▸ **Given records**:

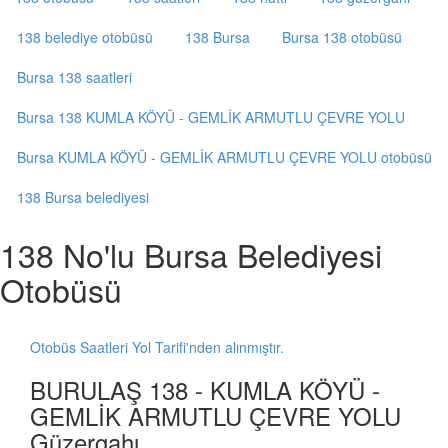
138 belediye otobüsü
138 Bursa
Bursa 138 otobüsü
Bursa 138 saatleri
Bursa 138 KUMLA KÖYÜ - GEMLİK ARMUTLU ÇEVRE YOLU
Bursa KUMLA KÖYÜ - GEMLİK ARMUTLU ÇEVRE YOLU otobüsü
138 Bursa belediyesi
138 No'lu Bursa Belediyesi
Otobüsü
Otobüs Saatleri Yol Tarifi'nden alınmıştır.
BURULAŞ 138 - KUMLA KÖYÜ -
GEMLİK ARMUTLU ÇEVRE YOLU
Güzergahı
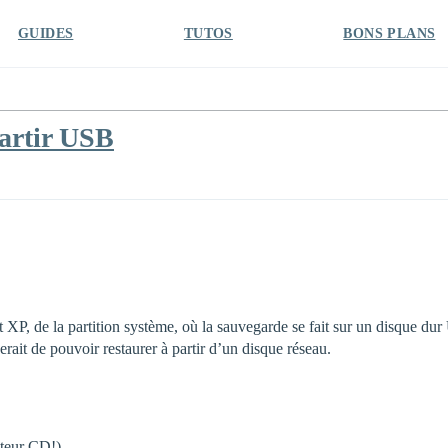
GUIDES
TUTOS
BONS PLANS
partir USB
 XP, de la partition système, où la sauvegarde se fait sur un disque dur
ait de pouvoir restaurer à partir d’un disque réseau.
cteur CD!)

==

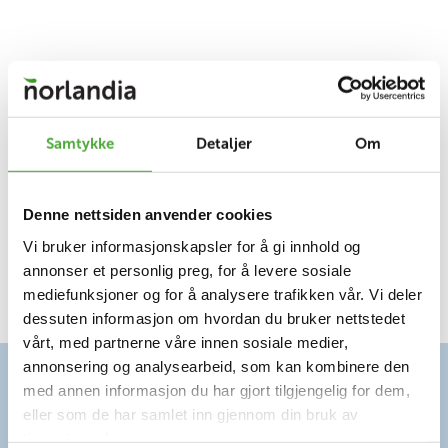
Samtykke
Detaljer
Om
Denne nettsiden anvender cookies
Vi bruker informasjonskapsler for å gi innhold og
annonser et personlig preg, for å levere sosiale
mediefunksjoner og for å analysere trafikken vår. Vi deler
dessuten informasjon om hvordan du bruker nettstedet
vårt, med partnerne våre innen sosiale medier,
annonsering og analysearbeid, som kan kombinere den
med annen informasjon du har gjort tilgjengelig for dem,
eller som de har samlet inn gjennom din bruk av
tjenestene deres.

▸ **Problem details**: Your answer should consist solely of the lines above from the line with "mediefunksjoner og for" to the line with "tjenestene deres.", both included, reproduced exactly.

▸ **Solution to this problem**:
mediefunksjoner og for å analysere trafikken vår. Vi deler
dessuten informasjon om hvordan du bruker nettstedet
vårt, med partnerne våre innen sosiale medier,
annonsering og analysearbeid, som kan kombinere den
med annen informasjon du har gjort tilgjengelig for dem,
eller som de har samlet inn gjennom din bruk av
tjenestene deres.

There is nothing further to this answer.